QuoteI am a programmer, as a hobby since I was in high school back in 1996, and recently Im attempting to develop my own game. Ive also looked into modding Rimworld and its code. (I admit I haven't looked since alpha13)
Programming is not as simple as "just adding a property" and expecting everything to start working with it. Anything and everything that you want done, must have code specifically telling the program how, when, and where to do it. And each class needs equally as extensive code relating to how to interact with the property of other classes. OOP(object oriented programming) allows "child" classes to "inherit" functions of the "parent" class, but that still means you have to specify how classes outside that hierarchy interact with the hierarchy's properties and functions. (and you may want specific classes to interact with existing inherited functions differently than its siblings, which will require a manual rewrite specific to that child class)
Rimworld has passed many iterations and at this point likely has many specific interactions with its various class hierarchies.
As a small example:
You suggested simply adding "claim" property to terrain.
But you can only "un-claim" or "claim" by first selecting an object, or with the "claim" tool.
The "claim" tool doesn't interact with terrain, and you can't select terrain.
So you would need to add "selecting terrain" functionality to the game.
Don't forget to add a "selected Terrain info panel", like how a normal selectable object gets.
How do players select terrain that a normal selectable object is on top of?
Now that terrain is selectable, how does a player "deselect" or clear all selections? (since they can't simply click empty terrain space anymore)
Should terrain be included in band box selections?
How should terrain selection handle selection through double clicking?

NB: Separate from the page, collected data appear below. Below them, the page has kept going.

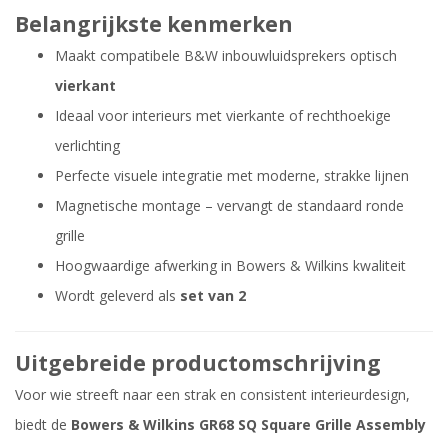
Belangrijkste kenmerken
Maakt compatibele B&W inbouwluidsprekers optisch
vierkant
Ideaal voor interieurs met vierkante of rechthoekige
verlichting
Perfecte visuele integratie met moderne, strakke lijnen
Magnetische montage – vervangt de standaard ronde
grille
Hoogwaardige afwerking in Bowers & Wilkins kwaliteit
Wordt geleverd als
set van 2
Uitgebreide productomschrijving
Voor wie streeft naar een strak en consistent interieurdesign,
biedt de
Bowers & Wilkins GR68 SQ Square Grille Assembly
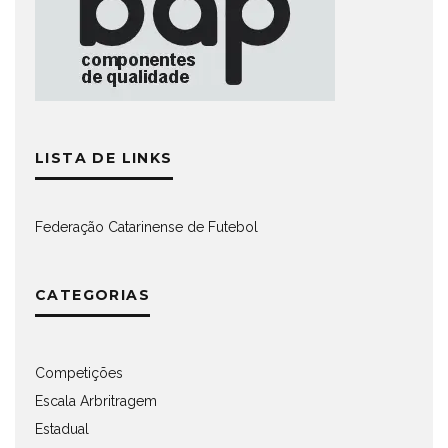
LISTA DE LINKS
Federação Catarinense de Futebol
CATEGORIAS
Competições
Escala Arbritragem
Estadual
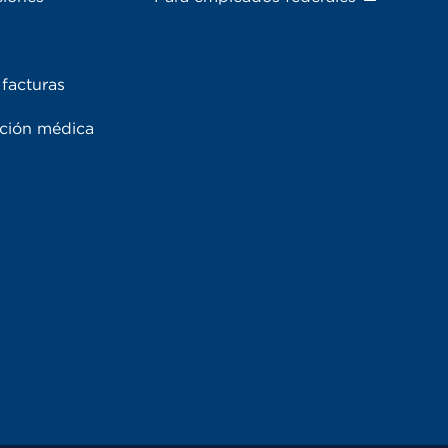
facturas
ación médica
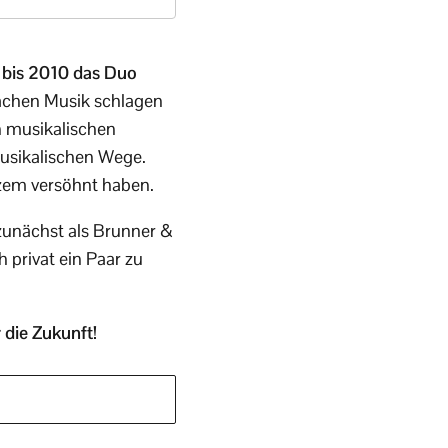
n bis 2010 das Duo
 Sachen Musik schlagen
n musikalischen
musikalischen Wege.
rzem versöhnt haben.
zunächst als Brunner &
 privat ein Paar zu
 die Zukunft!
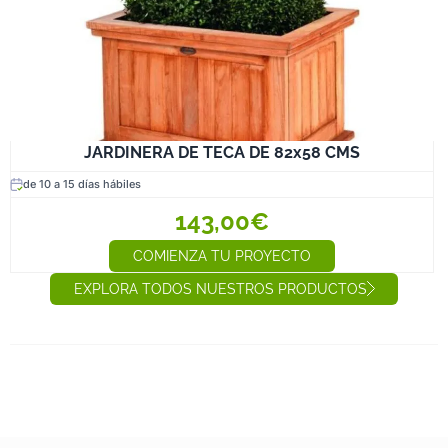
JARDINERA DE TECA DE 82x58 CMS
de 10 a 15 días hábiles
143,00€
COMIENZA TU PROYECTO
EXPLORA TODOS NUESTROS PRODUCTOS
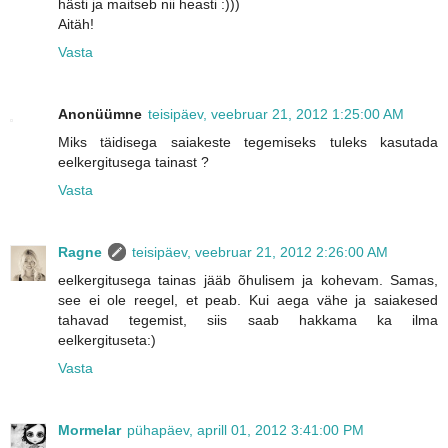
hästi ja maitseb nii heasti :)))
Aitäh!
Vasta
Anonüümne
teisipäev, veebruar 21, 2012 1:25:00 AM
Miks täidisega saiakeste tegemiseks tuleks kasutada
eelkergitusega tainast ?
Vasta
Ragne
teisipäev, veebruar 21, 2012 2:26:00 AM
eelkergitusega tainas jääb õhulisem ja kohevam. Samas,
see ei ole reegel, et peab. Kui aega vähe ja saiakesed
tahavad tegemist, siis saab hakkama ka ilma
eelkergituseta:)
Vasta
Mormelar
pühapäev, aprill 01, 2012 3:41:00 PM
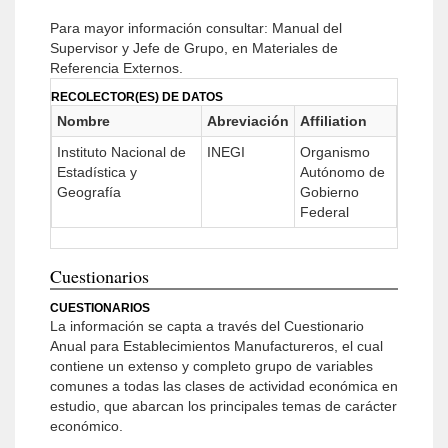
Para mayor información consultar: Manual del
Supervisor y Jefe de Grupo, en Materiales de
Referencia Externos.
RECOLECTOR(ES) DE DATOS
Nombre
Abreviación
Affiliation
Instituto Nacional de
INEGI
Organismo
Estadística y
Autónomo de
Geografía
Gobierno
Federal
Cuestionarios
CUESTIONARIOS
La información se capta a través del Cuestionario
Anual para Establecimientos Manufactureros, el cual
contiene un extenso y completo grupo de variables
comunes a todas las clases de actividad económica en
estudio, que abarcan los principales temas de carácter
económico.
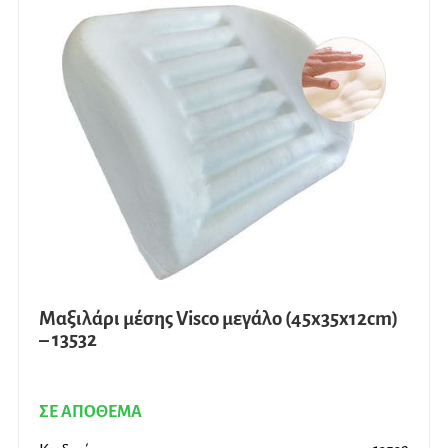
Μαξιλάρι μέσης Visco μεγάλο (45x35x12cm)
– 13532
ΣΕ ΑΠΟΘΕΜΑ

This is just the tip of the iceberg. Nothing in programming(as complex as most game programming) is ever as simple as "just add property". Programming is like trying to build your own custom reality. You have to literally create your program's "physics", and manually build every interaction. If you don't, it doesn't happen. You can setup emergent behavior and reacting interactions. But the more complex those interactions become the more difficult it is to keep them in check when you add anything new.
You realize there are such things as terrain-specific tools already, right? There is a lot of stuff already in place that would let Tynan and his team do this with ease.
Programming is easy. Balancing is hard.